About this task -> The lines needed are those from the start of the records through the line holding "25: (413, 335)", each copied exactly.

Dataset entries ->
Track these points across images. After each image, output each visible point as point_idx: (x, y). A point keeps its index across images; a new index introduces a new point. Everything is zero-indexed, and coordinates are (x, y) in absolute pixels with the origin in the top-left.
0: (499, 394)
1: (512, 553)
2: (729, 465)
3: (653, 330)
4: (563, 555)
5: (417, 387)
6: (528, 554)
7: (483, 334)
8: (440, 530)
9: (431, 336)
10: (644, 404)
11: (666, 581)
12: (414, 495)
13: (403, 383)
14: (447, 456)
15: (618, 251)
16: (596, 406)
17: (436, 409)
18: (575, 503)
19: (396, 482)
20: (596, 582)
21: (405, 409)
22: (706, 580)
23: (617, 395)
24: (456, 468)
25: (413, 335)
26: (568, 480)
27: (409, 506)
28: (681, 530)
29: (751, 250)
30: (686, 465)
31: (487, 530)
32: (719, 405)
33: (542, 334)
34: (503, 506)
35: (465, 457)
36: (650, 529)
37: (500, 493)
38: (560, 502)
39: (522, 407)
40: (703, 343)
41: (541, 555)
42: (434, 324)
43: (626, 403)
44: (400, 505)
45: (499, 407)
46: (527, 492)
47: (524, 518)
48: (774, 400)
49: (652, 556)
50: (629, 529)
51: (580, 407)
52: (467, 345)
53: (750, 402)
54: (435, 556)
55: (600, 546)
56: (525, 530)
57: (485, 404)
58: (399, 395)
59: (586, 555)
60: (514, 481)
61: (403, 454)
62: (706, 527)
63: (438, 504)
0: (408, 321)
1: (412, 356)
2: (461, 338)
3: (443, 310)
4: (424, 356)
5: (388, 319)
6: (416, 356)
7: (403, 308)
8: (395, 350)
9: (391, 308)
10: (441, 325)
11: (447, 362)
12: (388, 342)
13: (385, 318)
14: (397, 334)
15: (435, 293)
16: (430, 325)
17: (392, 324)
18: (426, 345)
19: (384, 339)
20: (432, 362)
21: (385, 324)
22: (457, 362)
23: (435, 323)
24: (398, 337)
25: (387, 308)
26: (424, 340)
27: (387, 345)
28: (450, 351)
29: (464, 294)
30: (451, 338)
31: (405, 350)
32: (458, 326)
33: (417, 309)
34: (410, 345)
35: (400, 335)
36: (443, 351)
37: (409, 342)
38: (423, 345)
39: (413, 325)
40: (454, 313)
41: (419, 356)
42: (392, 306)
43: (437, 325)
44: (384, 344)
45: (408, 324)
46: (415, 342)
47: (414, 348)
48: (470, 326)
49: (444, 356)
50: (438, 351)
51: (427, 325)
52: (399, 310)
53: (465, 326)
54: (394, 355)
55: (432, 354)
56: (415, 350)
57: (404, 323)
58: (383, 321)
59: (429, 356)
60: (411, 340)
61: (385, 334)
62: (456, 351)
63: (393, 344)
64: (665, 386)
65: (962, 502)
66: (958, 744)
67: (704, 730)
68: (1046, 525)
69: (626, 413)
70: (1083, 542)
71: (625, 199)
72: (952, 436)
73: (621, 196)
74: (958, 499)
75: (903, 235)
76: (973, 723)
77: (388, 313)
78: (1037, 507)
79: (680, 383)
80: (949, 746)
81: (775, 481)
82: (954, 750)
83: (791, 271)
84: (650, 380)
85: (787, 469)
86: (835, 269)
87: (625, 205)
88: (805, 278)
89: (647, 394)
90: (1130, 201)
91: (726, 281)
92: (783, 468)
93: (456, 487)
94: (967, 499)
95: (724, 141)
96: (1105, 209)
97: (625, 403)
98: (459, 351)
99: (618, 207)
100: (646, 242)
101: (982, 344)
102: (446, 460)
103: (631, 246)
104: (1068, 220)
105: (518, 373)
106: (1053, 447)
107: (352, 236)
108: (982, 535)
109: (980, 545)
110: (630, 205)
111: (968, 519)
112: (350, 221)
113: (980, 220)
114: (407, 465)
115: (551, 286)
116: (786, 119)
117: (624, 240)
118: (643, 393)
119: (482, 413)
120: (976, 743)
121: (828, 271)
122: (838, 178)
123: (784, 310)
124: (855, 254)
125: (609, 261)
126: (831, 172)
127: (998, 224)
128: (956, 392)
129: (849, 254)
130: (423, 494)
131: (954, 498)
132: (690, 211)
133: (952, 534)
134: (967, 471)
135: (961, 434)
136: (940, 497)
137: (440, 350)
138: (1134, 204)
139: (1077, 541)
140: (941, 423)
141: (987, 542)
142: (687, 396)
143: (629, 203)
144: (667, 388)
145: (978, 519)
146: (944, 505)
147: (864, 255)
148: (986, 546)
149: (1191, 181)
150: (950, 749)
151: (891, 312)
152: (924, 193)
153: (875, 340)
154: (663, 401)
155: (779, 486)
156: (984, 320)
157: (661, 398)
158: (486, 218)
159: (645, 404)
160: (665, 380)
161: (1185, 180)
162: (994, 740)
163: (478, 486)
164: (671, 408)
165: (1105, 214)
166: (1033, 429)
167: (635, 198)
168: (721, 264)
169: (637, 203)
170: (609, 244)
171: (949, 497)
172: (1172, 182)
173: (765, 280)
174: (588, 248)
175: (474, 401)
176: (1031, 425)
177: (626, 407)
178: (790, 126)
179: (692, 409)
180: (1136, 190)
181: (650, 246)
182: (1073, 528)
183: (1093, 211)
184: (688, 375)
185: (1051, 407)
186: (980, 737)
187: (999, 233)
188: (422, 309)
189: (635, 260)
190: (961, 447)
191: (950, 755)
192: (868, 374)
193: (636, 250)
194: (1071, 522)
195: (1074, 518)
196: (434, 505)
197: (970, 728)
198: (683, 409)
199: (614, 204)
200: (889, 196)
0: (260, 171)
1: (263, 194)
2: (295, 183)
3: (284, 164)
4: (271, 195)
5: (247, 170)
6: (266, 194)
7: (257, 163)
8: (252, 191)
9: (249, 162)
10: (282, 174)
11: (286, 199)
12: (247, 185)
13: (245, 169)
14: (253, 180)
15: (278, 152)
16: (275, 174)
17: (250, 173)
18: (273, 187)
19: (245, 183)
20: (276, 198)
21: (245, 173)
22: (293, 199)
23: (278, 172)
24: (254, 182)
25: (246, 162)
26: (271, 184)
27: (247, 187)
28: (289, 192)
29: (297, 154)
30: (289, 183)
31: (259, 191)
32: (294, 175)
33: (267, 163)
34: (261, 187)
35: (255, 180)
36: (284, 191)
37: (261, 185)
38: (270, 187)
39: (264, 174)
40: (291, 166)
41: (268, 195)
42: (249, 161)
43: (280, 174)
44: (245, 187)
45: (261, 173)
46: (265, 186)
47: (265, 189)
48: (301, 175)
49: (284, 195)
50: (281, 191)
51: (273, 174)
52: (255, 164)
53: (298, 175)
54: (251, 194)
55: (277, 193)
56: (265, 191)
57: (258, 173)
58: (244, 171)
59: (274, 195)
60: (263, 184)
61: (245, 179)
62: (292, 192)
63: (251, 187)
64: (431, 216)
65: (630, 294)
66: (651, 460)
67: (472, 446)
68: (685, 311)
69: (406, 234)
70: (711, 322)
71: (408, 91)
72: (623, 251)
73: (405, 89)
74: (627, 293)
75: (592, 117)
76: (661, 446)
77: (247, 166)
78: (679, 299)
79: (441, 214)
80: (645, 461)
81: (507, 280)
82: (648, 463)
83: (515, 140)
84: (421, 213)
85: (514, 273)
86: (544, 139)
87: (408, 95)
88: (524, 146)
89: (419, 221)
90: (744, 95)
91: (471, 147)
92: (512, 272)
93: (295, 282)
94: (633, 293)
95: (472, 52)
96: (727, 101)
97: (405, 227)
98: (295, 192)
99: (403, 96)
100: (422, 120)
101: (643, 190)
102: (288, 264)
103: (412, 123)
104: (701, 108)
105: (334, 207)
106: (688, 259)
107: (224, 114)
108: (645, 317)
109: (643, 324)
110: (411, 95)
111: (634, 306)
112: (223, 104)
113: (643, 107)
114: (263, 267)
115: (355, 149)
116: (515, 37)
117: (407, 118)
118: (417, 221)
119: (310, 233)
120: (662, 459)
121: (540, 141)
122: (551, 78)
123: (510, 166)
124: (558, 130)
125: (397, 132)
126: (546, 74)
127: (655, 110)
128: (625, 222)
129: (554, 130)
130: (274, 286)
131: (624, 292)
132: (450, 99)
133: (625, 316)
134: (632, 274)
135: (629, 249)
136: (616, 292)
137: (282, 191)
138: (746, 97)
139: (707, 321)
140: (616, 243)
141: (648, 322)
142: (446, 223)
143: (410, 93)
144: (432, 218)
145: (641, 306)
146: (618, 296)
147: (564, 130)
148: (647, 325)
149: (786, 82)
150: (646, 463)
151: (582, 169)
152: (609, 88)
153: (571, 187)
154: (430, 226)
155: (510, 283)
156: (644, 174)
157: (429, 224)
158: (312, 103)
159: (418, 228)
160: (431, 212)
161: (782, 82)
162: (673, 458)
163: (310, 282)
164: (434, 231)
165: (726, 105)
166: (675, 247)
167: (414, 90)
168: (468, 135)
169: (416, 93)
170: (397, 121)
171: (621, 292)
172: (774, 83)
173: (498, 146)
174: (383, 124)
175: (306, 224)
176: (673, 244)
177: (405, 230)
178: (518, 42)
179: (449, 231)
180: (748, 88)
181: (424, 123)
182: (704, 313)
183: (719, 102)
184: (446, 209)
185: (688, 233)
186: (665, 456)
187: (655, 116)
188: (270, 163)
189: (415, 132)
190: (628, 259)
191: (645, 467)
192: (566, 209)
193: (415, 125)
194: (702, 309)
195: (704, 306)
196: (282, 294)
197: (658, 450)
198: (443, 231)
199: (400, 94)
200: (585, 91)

Finished task ->
Track these points across images. After each image, output each visible point as point_idx: (x, y). A point keeps its index across images; a new index introduces a new point. Everything is zero-indexed, and coordinates are (x, y) in absolute pixels with the origin in the top-left.
0: (499, 394)
1: (512, 553)
2: (729, 465)
3: (653, 330)
4: (563, 555)
5: (417, 387)
6: (528, 554)
7: (483, 334)
8: (440, 530)
9: (431, 336)
10: (644, 404)
11: (666, 581)
12: (414, 495)
13: (403, 383)
14: (447, 456)
15: (618, 251)
16: (596, 406)
17: (436, 409)
18: (575, 503)
19: (396, 482)
20: (596, 582)
21: (405, 409)
22: (706, 580)
23: (617, 395)
24: (456, 468)
25: (413, 335)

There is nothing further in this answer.